Wenn die Schweizer Bevölkerung über den Beitritt ihres Landes zu den europäischen Sicherheits- und Asylabkommen von Schengen und Dublin entscheidet, könnten die Abstimmungen in Frankreich und den Niederlanden Folgen zeigen. Die Ablehnung der EU-Verfassung liefert den Europa-Skeptikern nämlich zusätzliche Argumente.
Hinweis: Der Inhalt dieser Seite wurde vor 19 Jahren in der Wiener Zeitung veröffentlicht. Hier geht's zu unseren neuen Inhalten.
Ablehnung kann ansteckend sein. Zwar stimmen die Schweizerinnen und Schweizer am Sonntag nicht über die EU-Verfassung ab. Doch das Nein zum Vertragswerk in Frankreich und den Niederlanden könnte die Europa-Skepsis schüren, befürchten Europa-Befürworter. Schon einmal, 1992, sprachen sich die meisten Wahlberechtigten gegen eine weitreichende wirtschaftliche Übereinkunft mit Brüssel aus; vor vier Jahren lehnte die Mehrheit ein Beitrittsgesuch zur Europäischen Union ab.
Doch ein EU-Beitritt steht derzeit nicht zur Debatte. Vielmehr soll über die Mitgliedschaft im Schengen-Raum entschieden werden, in dem Reisefreiheit ohne Grenzkontrollen gilt. Das Dubliner Abkommen, über das ebenso abgestimmt wird, regelt wiederum die Asylmigration. Es soll etwa verhindern, dass ein Asylantrag in verschiedenen Staaten eingereicht werden kann.

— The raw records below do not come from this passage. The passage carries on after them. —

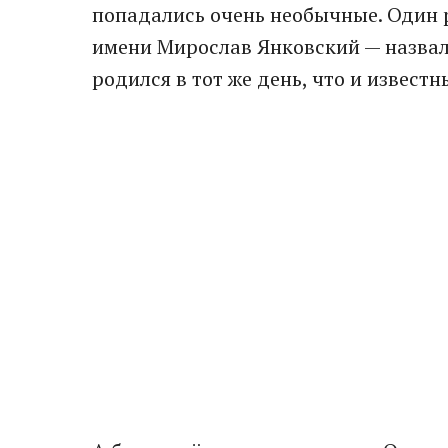
попадались очень необычные. Один р
имени Мирослав Янковский — назвали
родился в тот же день, что и известн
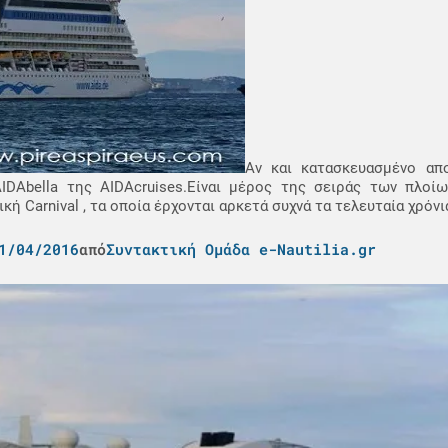
Αν και κατασκευασμένο απ
DAbella της AIDAcruises.Είναι μέρος της σειράς των πλοίω
ή Carnival , τα οποία έρχονται αρκετά συχνά τα τελευταία χρόνι
1/04/2016
από
Συντακτική Ομάδα e-Nautilia.gr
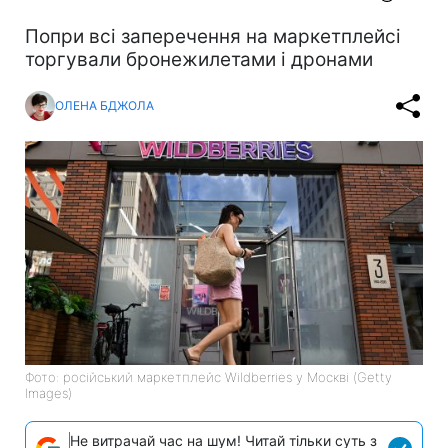
Попри всі заперечення на маркетплейсі
торгували бронежилетами і дронами
ОЛЕНА БДЖОЛА
Фото: російський маркетплейс Wildberries у Москві (Getty
Images)
Не витрачай час на шум! Читай тільки суть з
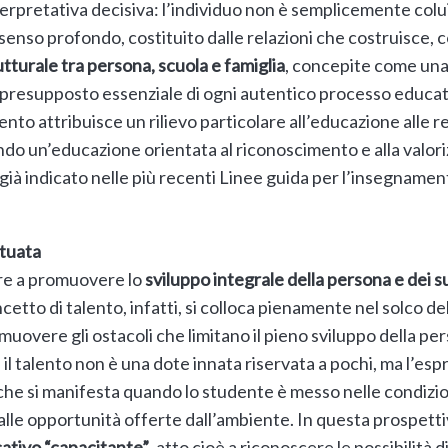
terpretativa decisiva: l’individuo non è semplicemente colui
in senso profondo, costituito dalle relazioni che costruisce,
utturale tra persona, scuola e famiglia
, concepite come una
 il presupposto essenziale di ogni autentico processo edu
to attribuisce un rilievo particolare all’educazione alle rel
do un’educazione orientata al riconoscimento e alla valori
o già indicato nelle più recenti Linee guida per l’insegnamen
ituata
tre a promuovere lo
sviluppo integrale della persona e dei su
ncetto di talento, infatti, si colloca pienamente nel solco de
uovere gli ostacoli che limitano il pieno sviluppo della pe
 il talento non è una dote innata riservata a pochi, ma l’es
 che si manifesta quando lo studente è messo nelle condizion
alle opportunità offerte dall’ambiente. In questa prospettiva
ativo “capacitante”
, atto cioè a riconoscere le possibilità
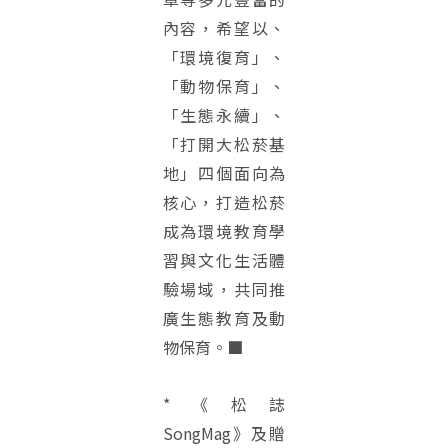
內容，希望以、
「環境復育」、
「動物保育」、
「生態永續」、
「打開大松菸基
地」四個面向為
核心，打造松菸
成為環境教育學
習與文化生活體
驗場域，共同推
廣生態教育及動
物保育。■
*《松誌
SongMag》及贈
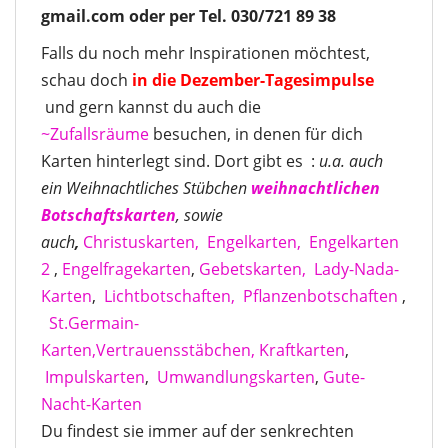
gmail.com oder per Tel. 030/721 89 38
Falls du noch mehr Inspirationen möchtest,
schau doch
in die Dezember-Tagesimpulse
und gern kannst du auch die
~Zufallsräume
besuchen, in denen für dich
Karten hinterlegt sind. Dort gibt es :
u.a. auch
ein Weihnachtliches Stübchen
weihnachtlichen
Botschaftskarten
, sowie
auch
,
Christuskarten,
Engelkarten,
Engelkarten
2
,
Engelfragekarten
,
Gebetskarten,
Lady-Nada-
Karten
,
Lichtbotschaften,
Pflanzenbotschaften
,
St.Germain-
Karten,
Vertrauensstäbchen,
Kraftkarten
,
Impulskarten
,
Umwandlungskarten
,
Gute-
Nacht-Karten
Du findest sie immer auf der senkrechten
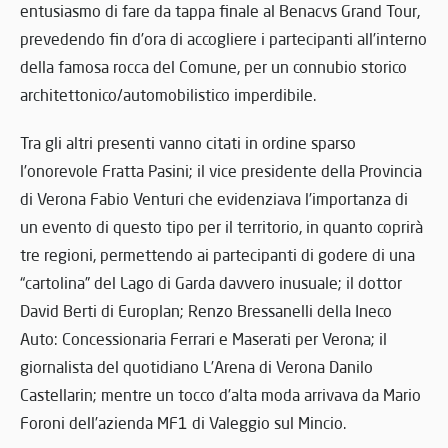
entusiasmo di fare da tappa finale al Benacvs Grand Tour,
prevedendo fin d’ora di accogliere i partecipanti all’interno
della famosa rocca del Comune, per un connubio storico
architettonico/automobilistico imperdibile.
Tra gli altri presenti vanno citati in ordine sparso
l’onorevole Fratta Pasini; il vice presidente della Provincia
di Verona Fabio Venturi che evidenziava l’importanza di
un evento di questo tipo per il territorio, in quanto coprirà
tre regioni, permettendo ai partecipanti di godere di una
“cartolina” del Lago di Garda davvero inusuale; il dottor
David Berti di Europlan; Renzo Bressanelli della Ineco
Auto: Concessionaria Ferrari e Maserati per Verona; il
giornalista del quotidiano L’Arena di Verona Danilo
Castellarin; mentre un tocco d’alta moda arrivava da Mario
Foroni dell’azienda MF1 di Valeggio sul Mincio.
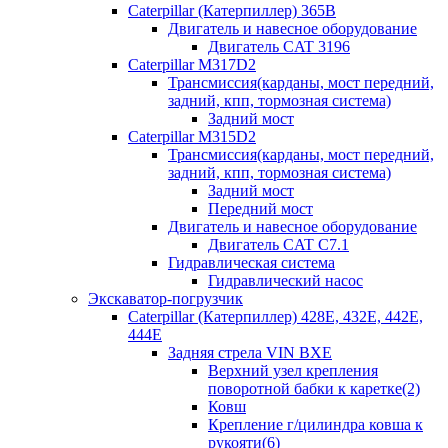
Caterpillar (Катерпиллер) 365B
Двигатель и навесное оборудование
Двигатель CAT 3196
Caterpillar M317D2
Трансмиссия(карданы, мост передний,
задний, кпп, тормозная система)
Задний мост
Caterpillar M315D2
Трансмиссия(карданы, мост передний,
задний, кпп, тормозная система)
Задний мост
Передний мост
Двигатель и навесное оборудование
Двигатель CAT C7.1
Гидравлическая система
Гидравлический насос
Экскаватор-погрузчик
Caterpillar (Катерпиллер) 428E, 432E, 442E,
444E
Задняя стрела VIN BXE
Верхний узел крепления
поворотной бабки к каретке(2)
Ковш
Крепление г/цилиндра ковша к
рукояти(6)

Während die meisten Parteien für einen Beitritt zum Schengen-Raum warben, sprachen sich kleine rechtskonservative Parteien sowie Christoph Blochers Schweizerische Volkspartei (SVP) dagegen aus. Sie warnten vor einem Verlust von Sicherheit und Arbeitsplätzen. Blocher selbst, als Justizminister Teil der Regierung, konnte sich allerdings nicht an die Spitze der Schengen-Gegner stellen, wie er es als Oppositionsführer getan hatte.
Befürworter der Abkommen finden sich vor allen in Wirtschaft und Tourismus. Eine Mitgliedschaft im Schengen-Raum bringt einfachere Warenkontrollen und Erleichterungen für Reisende aus Übersee, die kein zusätzliches Visum anfordern müssen.
Doch die Zustimmung zu den Abkommen sinkt. Ende Mai waren Umfragen zufolge 55 Prozent der Schweizerinnen und Schweizer für ein Ja; einen Monat zuvor waren es noch 62 Prozent. Meinungsforscher sprechen bereits von einem Trend zum Nein.
Mehr Interesse an Schengen
Andere Länder hingegen sind an einem Beitritt zum Schengen-Raum weit interessierter. So halten die neuen EU-Staaten an den Plänen einer Mitgliedschaft ab 2007 fest. Auch Österreichs Innenministerin Liese Prokop sprach sich am Freitag beim Treffen der EU-Innenminister in Luxemburg für ein baldiges Ende der Grenzkontrollen zu den Ländern aus. Den angepeilten Termin hält Prokop für "möglich". Voraussetzung für den grenzenlosen Personenverkehr ist aber die Funktionstüchtigkeit der zweiten Generation des Schengen-Informationssystems (SIS II). Die EU-Kommission hat erst am Mittwoch 40 Mio. Euro für die Errichtung der notwendigen Computersysteme bereitgestellt. Doch zumindest ein Staat könnte Schwierigkeiten mit der rechtzeitigen Implementierung haben: Dem Vernehmen nach will Tschechien die Frist verschieben.